The Accordion Babes album comes attached to the back cover of a classically styled pinup calendar, featuring each of the 13 ladies in varying states of provocative dress. Or undress. With their accordions. On Wednesday, June 29, two of the Babes — songwriters Amber Lee Baker and Renée de la Prade — will perform at Burlington’s Radio Bean.
In a recent phone interview while en route to Houston, Baker, who is based in Santa Rosa, Calif., says she came to the accordion circuitously. As an aspiring songwriter in her early teens, she struggled to find her voice through the more traditional guitar or piano.
“I didn’t like how my songs were coming out,” Baker says. “They just sounded really cheesy and silly to me.” She adds that her background in classical piano saddled her songs with a “fuddy-duddy” quality. “It didn’t feel very interesting or creative,” Baker adds, then concedes, “I wasn’t a very good piano player.”
She happened upon an accordion at a music shop in 2002 and says it was love at first squeeze.
“It was an immediate recognition that I liked the sound,” Baker explains. “I liked the way it felt vibrating against my body. It has this soothing feeling.”
She also jived with the instrument’s layout — being able to play melodies with the keyboard on her right hand and using the buttons on the left to play chord progressions underneath.
“The button organization made a lot of sense to me,” Baker says.
Playing accordion opened her up to a whole new world of music, and changed the indie-folk songwriter’s approach to her original tunes, as well.
“It simplified things for me,” she says. “It made me want to write songs I felt good about.”
De la Prade founded the Accordion Babes’ calendar in 2008. Her father, who was born in Barre, Vt., was also an accordionist, though she didn’t pick up the instrument until 2000, while attending the Berklee College of Music. Still, de la Prade says rediscovering the instrument was similarly revelatory.
Prior to playing the accordion, de la Prade was a guitarist and pianist who primarily played Irish music — a style in which the guitar, specifically, often takes a rhythmic role more than a melodic one.
“I wanted to play melodies and harmonies,” she says, adding that when playing guitar or piano she felt pressured, as though she “was always trying to impress somebody.” But accordion afforded her the freedom to loosen up.
“Every instrument has its own personality, and each can bring out the personality of the person playing it,” de la Prade says. She credits the accordion with helping her find her voice.
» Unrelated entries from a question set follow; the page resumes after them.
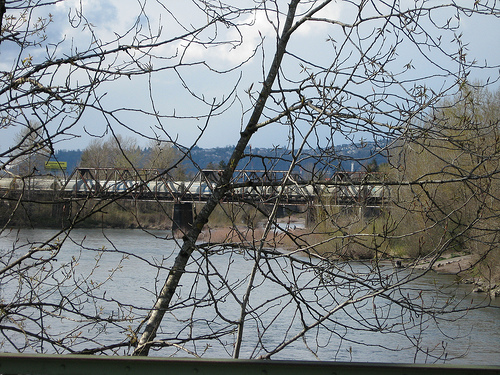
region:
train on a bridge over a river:
[0, 153, 392, 210]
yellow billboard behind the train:
[40, 159, 70, 176]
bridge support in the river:
[170, 201, 200, 236]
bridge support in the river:
[49, 198, 76, 228]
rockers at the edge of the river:
[471, 280, 498, 305]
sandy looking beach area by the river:
[413, 246, 471, 281]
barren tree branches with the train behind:
[11, 23, 358, 359]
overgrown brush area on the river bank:
[386, 96, 498, 291]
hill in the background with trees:
[13, 142, 396, 174]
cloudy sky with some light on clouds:
[1, 1, 488, 148]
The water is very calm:
[37, 213, 150, 321]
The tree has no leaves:
[12, 25, 462, 366]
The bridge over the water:
[18, 155, 410, 233]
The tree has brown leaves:
[374, 89, 498, 254]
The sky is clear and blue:
[19, 6, 232, 138]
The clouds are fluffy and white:
[81, 13, 311, 58]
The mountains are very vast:
[2, 130, 409, 187]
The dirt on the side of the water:
[418, 240, 497, 301]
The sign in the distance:
[31, 145, 82, 177]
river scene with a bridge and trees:
[7, 1, 494, 368]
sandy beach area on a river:
[411, 246, 478, 281]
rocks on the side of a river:
[457, 271, 497, 303]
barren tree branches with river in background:
[14, 1, 391, 341]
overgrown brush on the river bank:
[321, 85, 494, 300]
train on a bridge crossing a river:
[2, 167, 387, 208]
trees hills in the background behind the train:
[13, 142, 398, 181]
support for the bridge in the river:
[49, 196, 77, 227]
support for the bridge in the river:
[169, 199, 198, 236]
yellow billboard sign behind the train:
[44, 158, 67, 175]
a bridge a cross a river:
[5, 170, 212, 197]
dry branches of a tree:
[209, 216, 455, 352]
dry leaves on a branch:
[456, 32, 470, 55]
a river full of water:
[116, 230, 172, 268]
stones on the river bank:
[468, 274, 495, 299]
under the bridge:
[283, 201, 316, 223]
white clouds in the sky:
[210, 45, 259, 65]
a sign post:
[38, 160, 65, 172]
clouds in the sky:
[172, 13, 355, 68]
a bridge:
[35, 174, 410, 234]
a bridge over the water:
[18, 176, 453, 218]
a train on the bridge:
[1, 175, 421, 192]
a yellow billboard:
[46, 160, 76, 170]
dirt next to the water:
[414, 253, 469, 276]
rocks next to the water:
[456, 270, 496, 298]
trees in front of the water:
[24, 25, 492, 373]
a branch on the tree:
[117, 141, 192, 194]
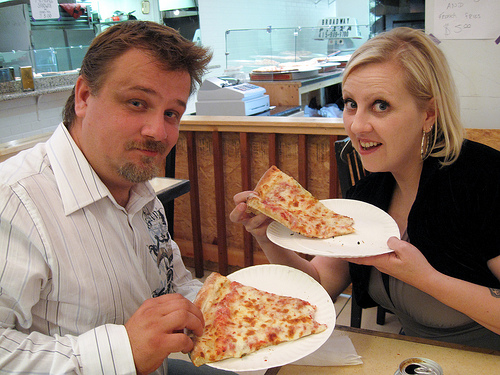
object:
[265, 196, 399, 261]
plate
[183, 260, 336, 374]
plate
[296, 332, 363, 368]
napkin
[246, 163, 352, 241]
pizza slice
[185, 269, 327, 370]
pizza slice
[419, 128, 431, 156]
earring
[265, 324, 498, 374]
table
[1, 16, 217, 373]
man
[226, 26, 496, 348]
woman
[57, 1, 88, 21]
pizza bag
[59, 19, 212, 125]
hair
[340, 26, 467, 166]
hair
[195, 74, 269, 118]
cash register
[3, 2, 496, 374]
room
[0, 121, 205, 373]
shirt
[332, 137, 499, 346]
shirt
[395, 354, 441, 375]
soda can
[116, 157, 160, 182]
goatee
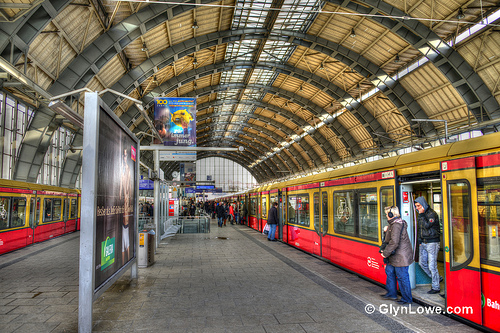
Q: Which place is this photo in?
A: It is at the train station.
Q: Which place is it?
A: It is a train station.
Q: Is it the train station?
A: Yes, it is the train station.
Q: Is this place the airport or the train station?
A: It is the train station.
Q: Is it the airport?
A: No, it is the train station.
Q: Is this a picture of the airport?
A: No, the picture is showing the train station.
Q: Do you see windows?
A: Yes, there are windows.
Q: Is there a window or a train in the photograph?
A: Yes, there are windows.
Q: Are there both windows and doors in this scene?
A: Yes, there are both windows and a door.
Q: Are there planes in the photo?
A: No, there are no planes.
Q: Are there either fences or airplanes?
A: No, there are no airplanes or fences.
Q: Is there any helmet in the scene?
A: No, there are no helmets.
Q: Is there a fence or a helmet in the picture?
A: No, there are no helmets or fences.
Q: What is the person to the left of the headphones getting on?
A: The person is getting on the train.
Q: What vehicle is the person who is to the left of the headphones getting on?
A: The person is getting on the train.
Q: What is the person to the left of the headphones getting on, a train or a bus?
A: The person is getting on a train.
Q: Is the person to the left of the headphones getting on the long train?
A: Yes, the person is getting on the train.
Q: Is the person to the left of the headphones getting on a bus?
A: No, the person is getting on the train.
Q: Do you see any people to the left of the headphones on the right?
A: Yes, there is a person to the left of the headphones.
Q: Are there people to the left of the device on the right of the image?
A: Yes, there is a person to the left of the headphones.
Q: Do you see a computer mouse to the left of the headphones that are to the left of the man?
A: No, there is a person to the left of the headphones.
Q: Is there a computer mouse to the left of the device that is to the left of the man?
A: No, there is a person to the left of the headphones.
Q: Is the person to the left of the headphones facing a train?
A: Yes, the person is facing a train.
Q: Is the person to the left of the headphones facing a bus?
A: No, the person is facing a train.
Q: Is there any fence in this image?
A: No, there are no fences.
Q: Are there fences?
A: No, there are no fences.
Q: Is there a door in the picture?
A: Yes, there is a door.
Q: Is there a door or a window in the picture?
A: Yes, there is a door.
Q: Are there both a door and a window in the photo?
A: Yes, there are both a door and a window.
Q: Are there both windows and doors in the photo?
A: Yes, there are both a door and a window.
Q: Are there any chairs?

“It made me more comfortable,” she says. “And I had no illusions of trying to be cool. It was just fun.”
De la Prade adds that she was once an angry teenager. “And now you’d never know I was one of those gothy, depressed kids,” she says. “Accordion had a lot to do with that.”
Her appreciation for the instrument’s friskiness is evident on the record with her rousing contribution, “The Land of Lost Things.” It’s also more overtly evident in that scintillating little calendar.
De la Prade’s pinup photo is an eyebrow-raising celebration of the accordion’s playful and, yes, sensuous side. Think polka band meets SuicideGirls. But she stresses the point is not to fetishize the instrument — or the models, all of whom are working musicians.
“It isn’t really just about admiring people in sexy outfits,” de la Prade says. “You turn on most radio stations and the music sounds so calculated and dead. The stuff that we have is alive and raw. So the function of the calendar is to get the CD out there.”
Still, the Accordion Babes project does trade on sexuality, though not solely of the scantily clad ladies.
“The accordion is sensuous because it’s breathing. It’s alive. You have to give it oxygen. It feels like a breathing animal,” says Baker. “It’s a very sensual experience playing it. The way it moves, it gets bigger and smaller. It’s fun to watch as an audience member. The dynamics of it make it interesting. You can make it loud, you can make it soft. It growls,” she continues. “There’s something about the reeds and the tone that is very sensual to me.
De la Prade suggests the relationship with her instrument goes even deeper.
“If you have a choice between an accordion and a girlfriend, get an accordion,” she says. “It will always be there, no matter how drunk you were the night before.”